Most working class Americans will vote for Hillary Clinton but white people, particularly white men, will likely remain the base of the Republicans and the right thanks to racism. The civil rights movement and the (qualified) support of that movement by Lyndon Johnson and liberal Democrats and Northeastern Republicans, generated a massive reaction. In the 1968 Mayoral election in NYC, the liberal Republican mayor, John Lindsay faced a strong challenge from “law-and-order” Democrats:
Gov. George C. Wallace of Alabama strongly praised the New York primary day results, which he described as “the rising up against limousine liberals,” using Mr. Procaccino’s term for Mr. Lindsay and his friends. “The people of the country are sick and tired of the breakdown of law and order,” said Mr. Wallace, who often pointed to the connection between such breakdowns and an insufficient willingness to be hard on black residents. He noted that the winning New York candidates – Mr. Marchi and Mr. Procaccino – won by making the same speeches that the Governor had made in Alabama, “except that they had New York accents.’‘ NYTimes.
Those same themes: the out-of-touch liberal elites, the limousine liberals, the breakdown of authority, and the often coded resentment of black Americans is still a staple of Republican rhetoric, except that Trump doesn’t bother to code anymore. The same themes show up in left wing and even progressive stories, except that instead of a breakdown of law-and-order we see claims of an embrace of “neoliberal” economics and a supposedly willful abandonment of the working class. But most working class voters support the Democrats, so what the “left” means is what the right means – that the important part of the working class is white. That’s a fundamental problem in the US left – its alienation from and opposition to the interests of the racially mixed US working class. Essentially the “left” has internalized George Wallace’s attacks on liberals and dressed it up in pseudo-Marxist terminology.
How does the left cope with the actual Democratic program – which is far from market fundamentalism, featuring policies like free community college, infrastructure investment, tax fairness (to reduce programs that shift the weight of taxation to poorer people), limits on predator payday loans and financial cheating of ordinary people, and the like? They pretend it’s not there or superficial or “just words” and essentially explain the appeal of Democrats to the non-Confederate working class in the same terms as the far right does – as pandering to those secondary issues of minorities. “Identity politics” is just a newer term for George Wallace’s argument that Democrats were sacrificing the well being of white people to blacks.

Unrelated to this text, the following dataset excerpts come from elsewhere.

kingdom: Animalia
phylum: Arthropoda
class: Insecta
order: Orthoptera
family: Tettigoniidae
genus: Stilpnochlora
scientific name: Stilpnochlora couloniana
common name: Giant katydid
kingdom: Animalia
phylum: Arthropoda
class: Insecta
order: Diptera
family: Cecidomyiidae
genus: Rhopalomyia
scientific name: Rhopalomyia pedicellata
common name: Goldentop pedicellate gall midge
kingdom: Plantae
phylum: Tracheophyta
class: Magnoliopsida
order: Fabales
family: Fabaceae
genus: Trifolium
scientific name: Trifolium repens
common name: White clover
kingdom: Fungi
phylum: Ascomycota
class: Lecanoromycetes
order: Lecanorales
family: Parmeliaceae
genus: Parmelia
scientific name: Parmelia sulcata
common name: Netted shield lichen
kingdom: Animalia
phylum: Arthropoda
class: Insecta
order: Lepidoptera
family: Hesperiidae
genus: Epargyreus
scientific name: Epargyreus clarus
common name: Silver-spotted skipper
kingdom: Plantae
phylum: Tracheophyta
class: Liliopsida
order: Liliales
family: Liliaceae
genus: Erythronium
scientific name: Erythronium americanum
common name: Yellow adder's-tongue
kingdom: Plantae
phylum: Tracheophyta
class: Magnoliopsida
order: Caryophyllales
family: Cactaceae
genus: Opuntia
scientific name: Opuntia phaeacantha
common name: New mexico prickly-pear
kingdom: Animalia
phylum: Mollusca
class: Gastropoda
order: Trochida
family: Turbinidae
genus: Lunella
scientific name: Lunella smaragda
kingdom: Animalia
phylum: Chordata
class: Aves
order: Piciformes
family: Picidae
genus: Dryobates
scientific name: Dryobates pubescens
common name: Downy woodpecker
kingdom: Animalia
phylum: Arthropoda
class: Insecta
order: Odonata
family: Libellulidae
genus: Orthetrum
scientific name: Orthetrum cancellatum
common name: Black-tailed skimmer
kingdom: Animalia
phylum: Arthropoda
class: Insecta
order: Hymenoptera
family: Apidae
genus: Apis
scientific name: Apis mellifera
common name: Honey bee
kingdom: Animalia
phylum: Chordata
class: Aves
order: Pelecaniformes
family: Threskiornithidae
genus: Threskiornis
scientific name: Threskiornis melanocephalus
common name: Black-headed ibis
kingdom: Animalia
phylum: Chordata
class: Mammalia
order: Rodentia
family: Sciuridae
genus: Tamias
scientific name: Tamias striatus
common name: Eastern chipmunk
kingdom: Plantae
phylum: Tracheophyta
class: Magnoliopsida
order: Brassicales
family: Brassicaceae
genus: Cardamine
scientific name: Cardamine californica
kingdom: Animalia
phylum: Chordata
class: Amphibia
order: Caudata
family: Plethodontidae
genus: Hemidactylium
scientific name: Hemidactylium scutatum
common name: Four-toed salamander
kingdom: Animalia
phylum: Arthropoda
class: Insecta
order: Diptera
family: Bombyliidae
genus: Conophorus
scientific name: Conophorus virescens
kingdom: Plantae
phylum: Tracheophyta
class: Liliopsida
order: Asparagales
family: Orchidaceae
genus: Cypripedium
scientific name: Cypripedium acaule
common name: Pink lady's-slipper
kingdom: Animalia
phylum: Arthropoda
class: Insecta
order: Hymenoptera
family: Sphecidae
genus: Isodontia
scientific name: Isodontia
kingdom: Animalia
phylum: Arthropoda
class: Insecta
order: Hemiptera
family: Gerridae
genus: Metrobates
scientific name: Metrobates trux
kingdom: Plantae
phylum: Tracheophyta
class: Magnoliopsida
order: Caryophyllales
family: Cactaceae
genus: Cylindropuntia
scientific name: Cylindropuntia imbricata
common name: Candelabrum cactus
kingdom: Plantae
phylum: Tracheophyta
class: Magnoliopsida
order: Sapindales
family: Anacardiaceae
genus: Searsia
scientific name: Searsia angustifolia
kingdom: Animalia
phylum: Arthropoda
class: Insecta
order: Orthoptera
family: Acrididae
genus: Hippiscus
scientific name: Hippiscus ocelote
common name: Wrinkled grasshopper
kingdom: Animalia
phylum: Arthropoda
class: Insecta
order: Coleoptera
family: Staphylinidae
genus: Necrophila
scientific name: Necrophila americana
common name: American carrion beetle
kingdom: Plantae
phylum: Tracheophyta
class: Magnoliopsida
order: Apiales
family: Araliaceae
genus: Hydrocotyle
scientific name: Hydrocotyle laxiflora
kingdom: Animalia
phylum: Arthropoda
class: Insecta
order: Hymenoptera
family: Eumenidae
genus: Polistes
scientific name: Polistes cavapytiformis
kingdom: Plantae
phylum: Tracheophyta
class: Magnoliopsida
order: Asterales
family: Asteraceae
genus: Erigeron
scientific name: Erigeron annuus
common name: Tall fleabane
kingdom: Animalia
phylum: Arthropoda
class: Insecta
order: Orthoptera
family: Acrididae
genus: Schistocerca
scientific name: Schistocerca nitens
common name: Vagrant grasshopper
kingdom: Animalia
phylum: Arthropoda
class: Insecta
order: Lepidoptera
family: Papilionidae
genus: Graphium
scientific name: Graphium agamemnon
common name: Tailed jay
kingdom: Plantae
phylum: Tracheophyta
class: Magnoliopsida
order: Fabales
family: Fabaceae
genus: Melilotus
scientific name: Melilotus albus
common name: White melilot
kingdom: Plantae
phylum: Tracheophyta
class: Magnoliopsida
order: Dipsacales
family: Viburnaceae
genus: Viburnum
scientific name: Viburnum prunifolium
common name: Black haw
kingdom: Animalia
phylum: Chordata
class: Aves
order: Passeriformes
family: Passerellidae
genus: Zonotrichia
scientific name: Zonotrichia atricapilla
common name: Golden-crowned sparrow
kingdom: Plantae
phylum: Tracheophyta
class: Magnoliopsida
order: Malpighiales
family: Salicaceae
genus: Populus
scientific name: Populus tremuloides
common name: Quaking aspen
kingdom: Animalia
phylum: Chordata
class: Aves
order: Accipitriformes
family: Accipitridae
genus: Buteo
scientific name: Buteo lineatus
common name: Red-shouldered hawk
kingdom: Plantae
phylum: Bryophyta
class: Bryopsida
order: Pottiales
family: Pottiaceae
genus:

Even during the height of the actual Democratic “neoliberal” acendency, the acendency of New Democrats, the Democratic Leadership Council, and “market friendly” policies – during the Bill Clinton administration, the Democrats were a long way from market fundamentalism. Bill Clinton presided over massive expansion of EITC which is essentially reverse income tax for the working poor, SCHIP – Hillary Clinton’s child healthcare, increased minimum wage, direct lending for college, higher medicare taxes, … The worst policies implemented during Bill Clinton’s terms were those pushed by Republicans that Clinton was too weak to stop.
But this reality is too complex and too off script for our left – so we get a steady diet of “neoliberal blah blah” and out-of-touch liberal elites who fail to appreciate the down to earth world of the white working class.